I've never taken off feathers or anything else but that can be a bit of a mess if you are in the 'burbs. I leave all the organs in them.


----------



## Joe Agustin (Jan 15, 2013)

Im a big hunter, field dressing a bird isnt hard. The messiest part is taking the feathers off. I would just clip the feet.....gut it and toss it in the kennel.
It wouldnt take more then 20-30 minutes to field dress 10 chickens. And thats a safe estimate


----------



## Steve Estrada (Mar 6, 2011)

I've fed the whole chicken with no problem, what's in the craw is something I haven't heard of as a problem. But too much chicken has caused very soft feces. Use gloves even washing off the the bird with warm water. Cow is best w/organs & bones...


----------



## Connie Sutherland (Mar 27, 2006)

Steve Estrada said:


> ... But too much chicken has caused very soft feces. Use gloves even washing off the the bird with warm water. Cow is best w/organs & bones...

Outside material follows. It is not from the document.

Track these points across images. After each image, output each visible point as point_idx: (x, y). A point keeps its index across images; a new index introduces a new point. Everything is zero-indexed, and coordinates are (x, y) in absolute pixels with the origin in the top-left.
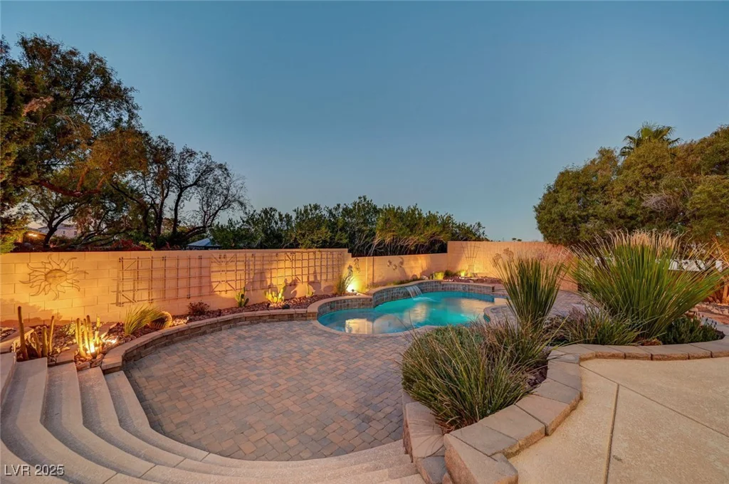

There are not a lot of digestible bones in a cow. RMBs (raw meaty bones that the dog is able to digest, as opposed to recreational bones that the dog would gnaw on) are much scarcer in a cow than in poultry or rabbits or even lambs.

"Cow is best w/organs & bones" ..... I guess I'm not following completely.

Chicken is a great source of the RMBs that dogs need for calcium. It's my "go to." The added muscle meat is where I introduce variety in meat (such as beef, lamb, etc.).

I'm also not following "very soft feces" from chicken. 

I think I'm missing something.


----------



## Steve Estrada (Mar 6, 2011)

Organ meat w/raw meaty bones. Too much whole chicken caused soft feces not sure why but I feed chicken twice a wk. now w/no problem.


----------



## Connie Sutherland (Mar 27, 2006)

Steve Estrada said:


> Organ meat w/raw meaty bones. Too much whole chicken caused soft feces not sure why but I feed chicken twice a wk. now w/no problem.



Oh, the organ meat!

Oh, yes, lots of dogs can't eat a lot of organ meat at once.

Sorry ..... I wasn't following.


----------